The Yagodinska cave ranks first among the longest caves in the Rhodopes with a total length of about 10,000 m. Admittedly, if we were to rank based on appearance and embellishment, Yagodinska cave would rank first as well. 22 out of 28 types of cave formations known in the world are represented here. Bizarre stalactites and stalagmites, dendritic formations or dendrites (i.e. “branching figures , resembling shrubs or trees in form, found in certain stones or minerals due to the presence of a foreign material”)and draperies, peculiar helictites (i.e. ” mineral deposits found in limestone caves that change their axis from the vertical during their growth”) and enchanting sinter lakes cast a spell on visitors of all ages. Last but not least, some of the rarest speleothems in the world – the surreal cave pearls - enhance the dream-like quality of the cave.
The cave was formed in the marble rocks more than 275,000 years ago. It is situated on several levels interconnected with galleries. The bottom level is fully adapted for guided tours, but the others are accessible as well.
Self–guided adventure caving trips without proper equipment are not permitted.
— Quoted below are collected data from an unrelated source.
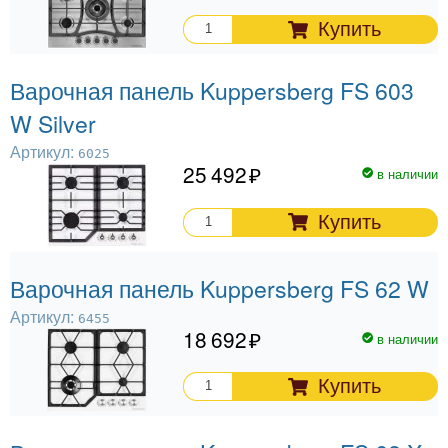
Купить
Варочная панель Kuppersberg FS 603
W Silver
Артикул:
6025
25 492
в наличии
Купить
Варочная панель Kuppersberg FS 62 W
Артикул:
6455
18 692
в наличии
Купить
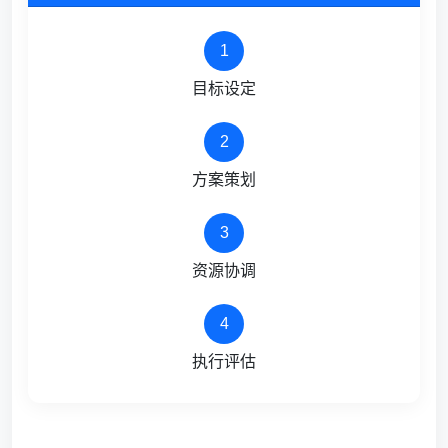
1
目标设定
2
方案策划
3
资源协调
4
执行评估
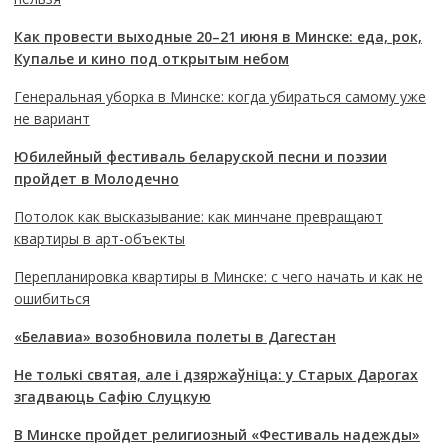
Как провести выходные 20–21 июня в Минске: еда, рок,
Купалье и кино под открытым небом
Генеральная уборка в Минске: когда убираться самому уже
не вариант
Юбилейный фестиваль беларуской песни и поэзии
пройдет в Молодечно
Потолок как высказывание: как минчане превращают
квартиры в арт-объекты
Перепланировка квартиры в Минске: с чего начать и как не
ошибиться
«Белавиа» возобновила полеты в Дагестан
Не толькі святая, але і дзяржаўніца: у Старых Дарогах
згадваюць Сафію Слуцкую
В Минске пройдет религиозный «Фестиваль надежды»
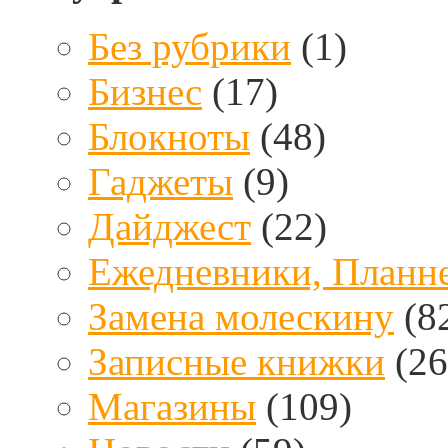
Без рубрики
(1)
Бизнес
(17)
Блокноты
(48)
Гаджеты
(9)
Дайджест
(22)
Ежедневники, Планн
Замена молескину
(8
Записные книжки
(26
Магазины
(109)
There’s evidence that the cave has continuously been inhabited ever since the Copper Age and has always been a subject of great interest. The only preserved authentic eneolithic dwelling place in Europe was discovered near the natural entrance of the cave – a ceramic center with remnants of a kiln, pottery pieces, tools, charred corn and others. No access restrictions apply to that part of the cave.
Yagodinska cave is a part of the "100 Tourist Sites of Bulgaria" program.